Fou une fois, les rumeurs se sont avérées vraies. Annie Ernaux, l’écrivaine française de 82 ans, qui a été présentée comme l’une de ses favorites ces dernières années, a été annoncée comme la lauréate du prix Nobel de littérature 2022 – seulement la 17e femme sur 119 lauréats du prix l’histoire.
L’Académie suédoise est célèbre pour son secret et ses choix souvent apparemment obscurs. L’annonce d’octobre amène fréquemment les journalistes et les rédacteurs en chef à googler frénétiquement le récipiendaire de cette année – et il y a peut-être une décennie, Annie Ernaux aurait peut-être reçu le même traitement. Mais, si son travail est bien connu et bien reçu en France depuis les années 1970, et publié en traduction anglaise à partir de 1991, ce n’est que depuis 2019 environ, que The Years, son œuvre monumentale de fiction-mémoire a été présélectionnée pour l’International Booker prix, qu’Ernaux a eu un grand impact sur le monde anglophone.
Les années couvre six décennies d’histoire sociale et personnelle, de l’enfance ouvrière d’Ernaux en temps de guerre et en Normandie d’après-guerre – où elle est née en 1940 – en passant par les soulèvements étudiants de 1968, la joie initiale puis la désillusion pendant la longue présidence de François Mitterrand dans les années 1980 et années 90 et dans le nouveau millénaire. Il couvre la politique, la littérature, la musique, la télévision, l’éducation, le mariage, le divorce, les publicités, les slogans populaires – le tout raconté par un narrateur qui n’utilise jamais une seule fois le mot « je ».
Le livre, qui se termine en 2006, a été célébré en France comme un moderne À la recherche du temps perdu. En termes de style de prose, cependant, Ernaux a peu de points communs avec le plus flamboyant Proust – son écriture est plus austère, la sensualité plus analytique. Son travail dans son ensemble est réfléchi, intime – mais aussi impersonnel et détaché. Le comité Nobel a décrit jeudi son œuvre comme « sans compromis et écrite dans un langage simple, épurée ».
Nulle part le style intransigeant n’est plus apparent que dans le récit d’Ernaux sur l’avortement illégal qu’elle a subi en 1963 alors qu’elle était étudiante à Rouen. Cet épisode de sa vie, qui est apparu pour la première fois sous la forme d’un livre court et pointu Événement dans France en 1999, a été conçu – comme une grande partie du travail d’Ernaux – à partir des journaux qu’elle tenait à l’époque. Sa famille était solidement religieuse et Ernaux fut le premier à fréquenter l’université. Elle déclare d’un ton neutre : « Le sexe m’avait rattrapé, et j’ai vu la chose grandir en moi comme un stigmate d’échec social. »

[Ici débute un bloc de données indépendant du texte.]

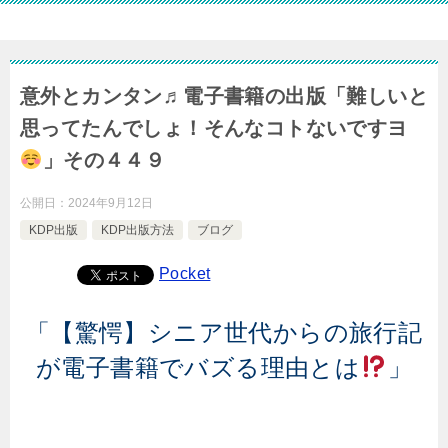
意外とカンタン♬電子書籍の出版「難しいと
思ってたんでしょ！そんなコトないですヨ
」その４４９
公開日：
2024年9月12日
KDP出版
KDP出版方法
ブログ
Pocket
「【驚愕】シニア世代からの旅行記
が電子書籍でバズる理由とは
」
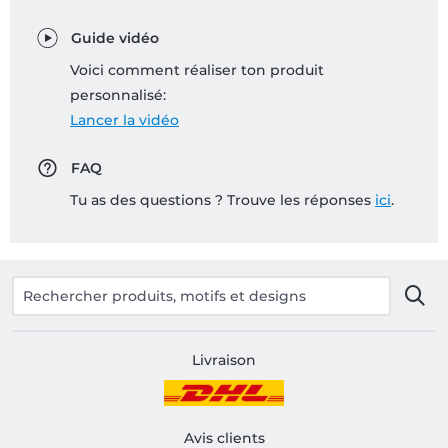
Guide vidéo
Voici comment réaliser ton produit
personnalisé:
Lancer la vidéo
FAQ
Tu as des questions ? Trouve les réponses
ici
.
Livraison
Avis clients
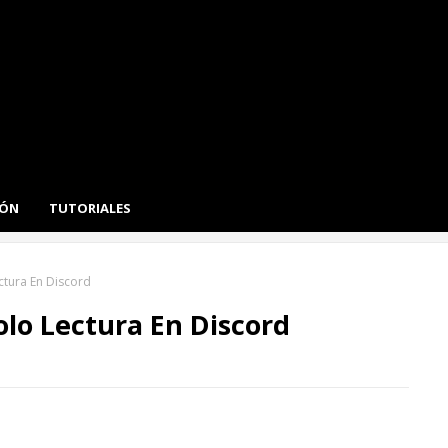
IÓN
TUTORIALES
tura En Discord
lo Lectura En Discord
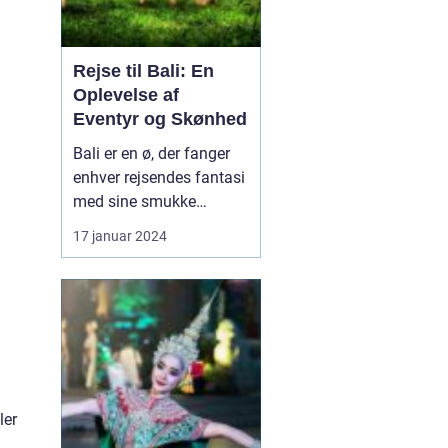
Rejse til Bali: En
Oplevelse af
Eventyr og Skønhed
Bali er en ø, der fanger
enhver rejsendes fantasi
med sine smukke
strande, frodige
17 januar 2024
rismarker og en unik
kultur. Denne artikel vil
tage dig med på en
dybdegående rejse til
l
Bali og dykke ned i, hvad
der gør denne
destination så speciel.
Uanset om du er...
ler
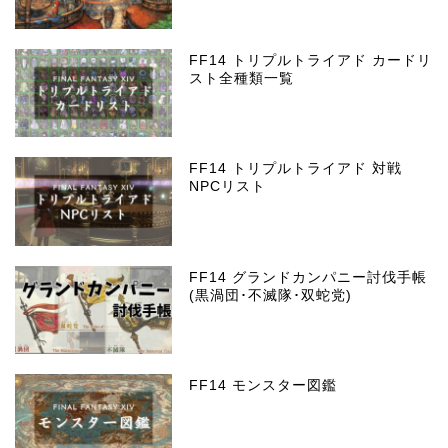
FF14 トリプルトライアド カードリ
スト全種類一覧
FF14 トリプルトライアド 対戦
NPCリスト
FF14 グランドカンパニー討伐手帳
(黒渦団･不滅隊･双蛇党)
FF14 モンスター図鑑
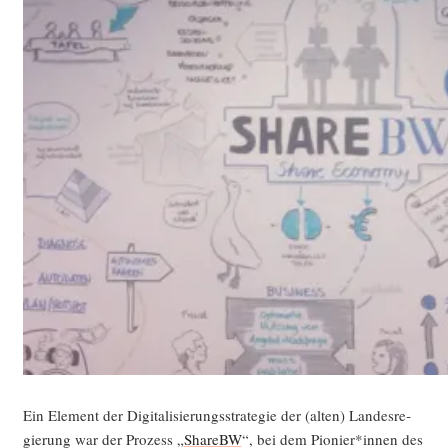
Ein Ele­ment der Digi­ta­li­sie­rungs­stra­te­gie der (alten) Lan­des­re­
gie­rung war der Pro­zess „
ShareBW
“, bei dem Pionier*innen des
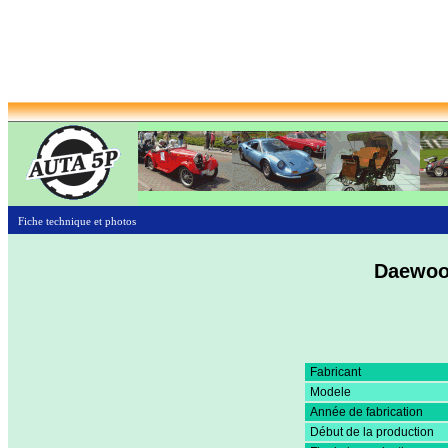
Fiche technique et photos
Daewoo
Fabricant
Modele
Année de fabrication
Début de la production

Le sens de la honte, de la hiérarchie intransigeante de la société, abonde dans son brillant examen de la vie de son père, La place d’un homme, publié pour la première fois en 1983. Le père d’Ernaux est décédé deux mois après avoir réussi ses examens d’enseignement. (Elle enseignera dans les écoles et à l’université, de 1977 à 2000, parallèlement à l’écriture de livres.) A Man’s Place fait partie intégrante de ce qu’Ernaux appelle la « dimension vécue de l’histoire » – il est dépassionné par la vie d’un travailleur -homme de classe de son temps, épicier en difficulté avec une éducation minimale : « pas de réminiscences lyriques, pas d’ironie triomphante », nous prévient-elle. De même, sa brève, électrique, Je reste dans les ténèbres, sur la démence de sa mère et la mort qui a suivi, avec Ernaux maintenant divorcée et d’âge moyen, est – bien qu’écrit de manière neutre et brutale – saturé tout au long du chagrin d’une fille.
La passion et le chagrin coexistent souvent. Les livres jumeaux d’Ernaux Simple passion – l’histoire de sa liaison avec un jeune attaché soviétique marié à Paris dans les mois précédant et suivant la chute du mur de Berlin, et sa traduction anglaise la plus récente, Se perdre, le journal de cette affaire, sont des œuvres incendiaires qui nous rappellent à quel point nous sommes proches dans la vie de la mort – que ce soit moralement, physiquement, existentiellement. Margaret Drabble a commenté que « Ernaux a hérité du rôle de chroniqueur de Beauvoir pour une génération » – maintenant le grand chroniqueur a été justement récompensé par le plus grand des prix littéraires.